Crucially, when 1080p movies are streamed over a wireless network – albeit a Wireless N one – they played smoothly and with absolutely no stuttering whatsoever. They looked stunning too – crisp and colourful.
The only minor problem the Netgear NeoTV 550 threw up was an occasional delay when fast forwarding or rewinding videos, when it gets ahead of the speed at which the data is coming from the network share. As a result, it's advised that you don't use the full speed of the forward and rewind functions because it can cause the NeoTV 550 to almost freeze when it gets lost in the data stream.
The NeoTV 550 is right up there with the best of the media players in its format support – it will happily play pretty much anything you throw at it, including AVC HD files and MKVs, and it'll even play ripped Blu-ray movies with the film's menu structure intact.

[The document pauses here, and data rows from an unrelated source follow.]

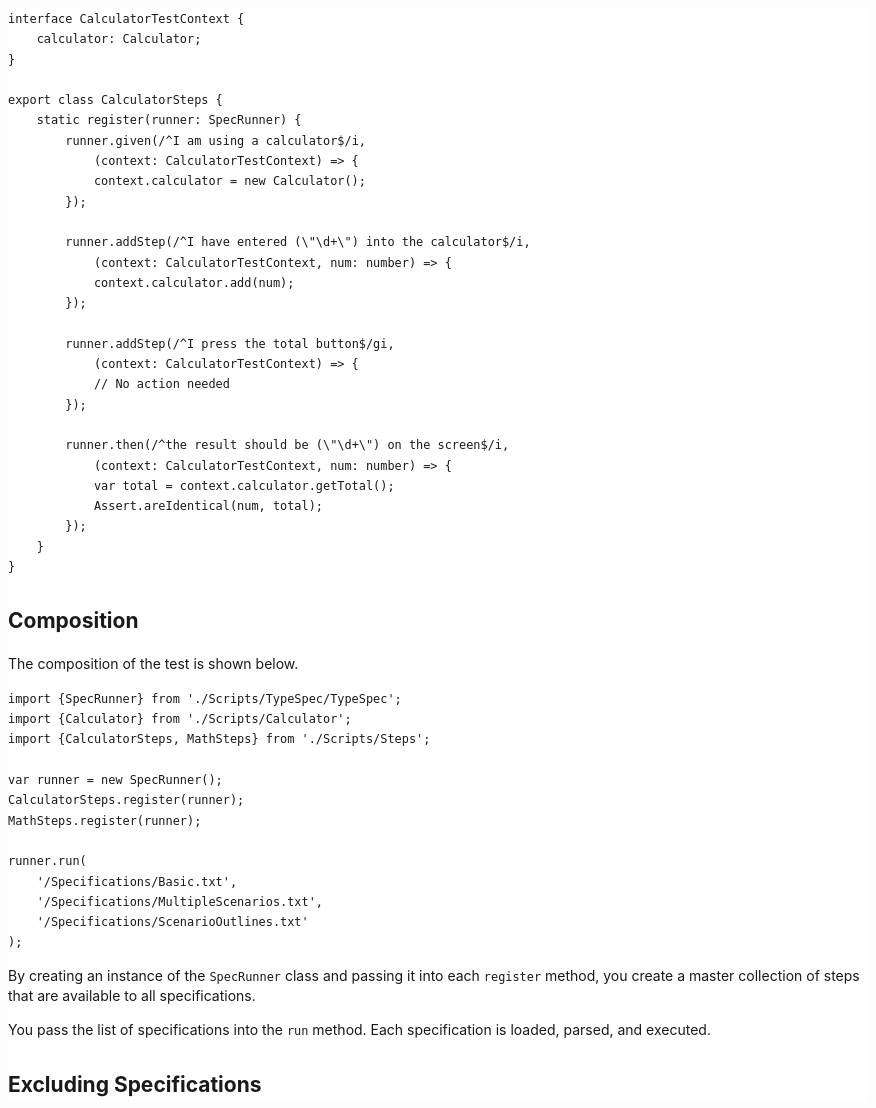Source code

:     interface CalculatorTestContext {
        calculator: Calculator;
    }

    export class CalculatorSteps {
        static register(runner: SpecRunner) {
            runner.given(/^I am using a calculator$/i,
                (context: CalculatorTestContext) => {
                context.calculator = new Calculator();
            });

            runner.addStep(/^I have entered (\"\d+\") into the calculator$/i,
                (context: CalculatorTestContext, num: number) => {
                context.calculator.add(num);
            });

            runner.addStep(/^I press the total button$/gi,
                (context: CalculatorTestContext) => {
                // No action needed
            });

            runner.then(/^the result should be (\"\d+\") on the screen$/i,
                (context: CalculatorTestContext, num: number) => {
                var total = context.calculator.getTotal();
                Assert.areIdentical(num, total);
            });
        }
    }

## Composition

The composition of the test is shown below.

    import {SpecRunner} from './Scripts/TypeSpec/TypeSpec';
    import {Calculator} from './Scripts/Calculator';
    import {CalculatorSteps, MathSteps} from './Scripts/Steps';

    var runner = new SpecRunner();
    CalculatorSteps.register(runner);
    MathSteps.register(runner);

    runner.run(
        '/Specifications/Basic.txt',
        '/Specifications/MultipleScenarios.txt',
        '/Specifications/ScenarioOutlines.txt'
    );

By creating an instance of the `SpecRunner` class and passing it into each `register` method,
you create a master collection of steps that are available to all specifications.

You pass the list of specifications into the `run` method. Each specification is loaded, parsed, 
and executed.

## Excluding Specifications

It doesn't stop at just the files stored locally either – the NeoTV 550 also has access to online content through its selection of built-in internet apps. They're pretty slick to use, but aside from a standard offering of YouTube and Flickr, there's not much to choose from.
That puts it at a significant disadvantage to something like the D-Link Boxee Box, which has a BBC iPlayer app, among others.
Netgear NeoTV 550: Verdict
The Netgear NeoTV 550 desperately wants to be the media player to do it all – to be able to play all types of media content and allow you to access them in as many ways as possible. And it comes so close. Only a couple of things hold it back from being the best media player/streamer you can buy.
Don't get us wrong – this is still by far and away one of the finest of those out there right now, and for £125 it's excellent value for money, given everything it can offer.
It's simple to set up and very easy to use – your grandma could probably even just about figure it out. It also supports a huge range of video, audio and photo file formats, including all the major HD movie files. There's a plentiful number of ways of viewing these files on an external storage device or over a network, and 1080p content plays perfectly.
Finding content is also very simple, and the cover art option makes viewing all your files – movies especially – that much more like you're browsing your shelf in the front room. The internet apps are a nice idea, but until there's more support, it'll just remain a nice idea and nothing more.
A lot more thought could have gone into the design of the NeoTV 550, but it seems that Netgear has instead decided to go the anonymous route and make it look like one of its routers – in fact, Netgear makes marginally better-looking routers.
The lack of built-in Wi-Fi might also upset some people, but not that many other devices on the market do have it, probably because HD streaming is such a demand over the airwaves – the AirTies 4420 would be a better bet if this was something you wanted.
While there are certainly cheaper media-playing offerings out there, there aren't many that have the breadth of abilities of the Netgear NeoTV 550, as well as the ease of use and the quality of its functionality.
If you're willing to pay just that little bit extra for one of the best methods of satisfying all your media needs, then this is well worth a look.